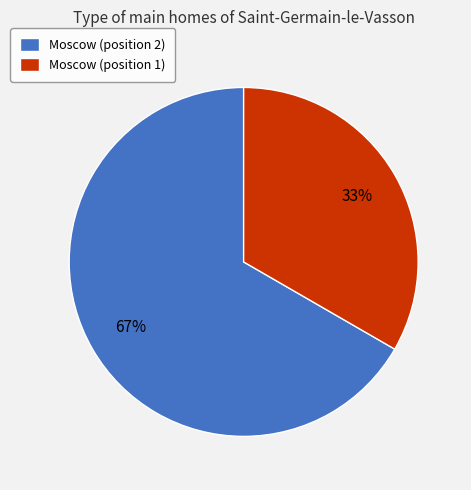

Which category accounts for the majority?

Moscow (position 2)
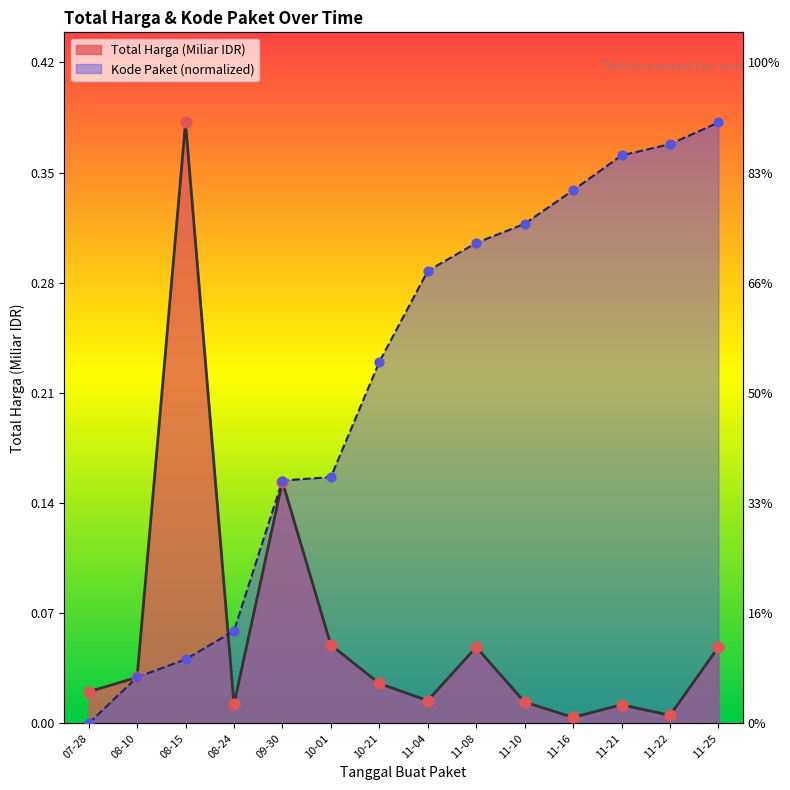

Which series has the largest total across all categories?

Kode Paket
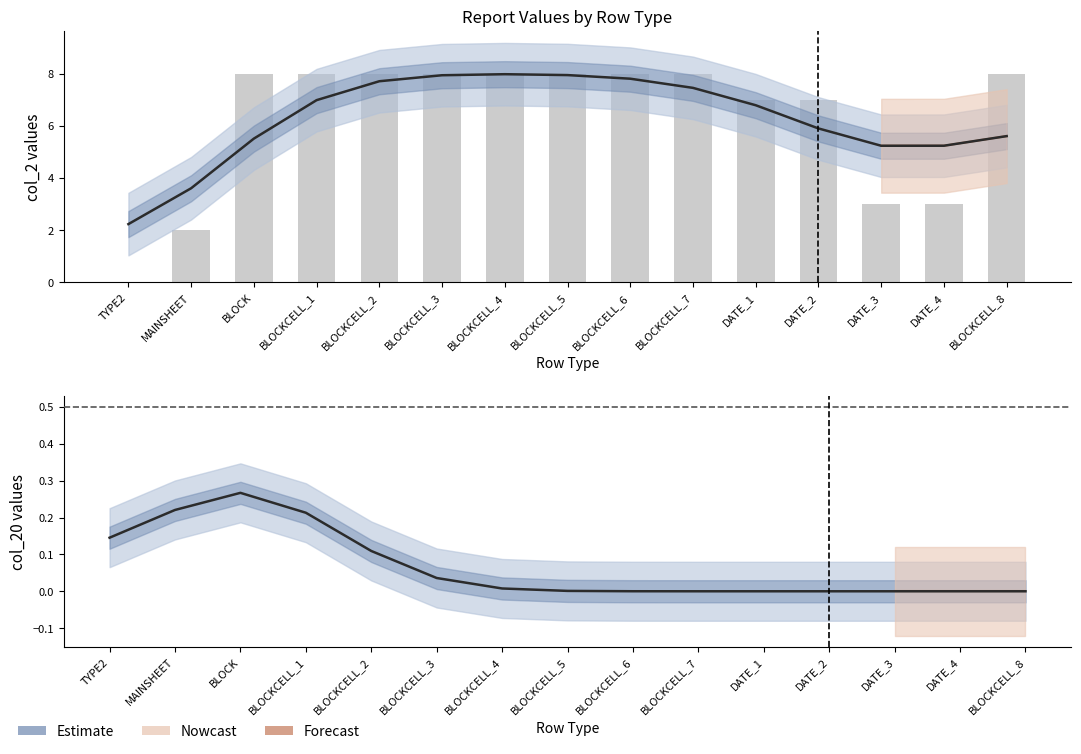

The value at MAINSHEET is 2. True or false?

True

▶ [What to produce] Pull out every line of text in the data above and reproduce each one without changes. Leave the pictures out of your answer.

▶ [Answer to this task]
Which category accounts for the majority?

Moscow (position 2)

Which series has the largest total across all categories?

Kode Paket

The value at MAINSHEET is 2. True or false?

True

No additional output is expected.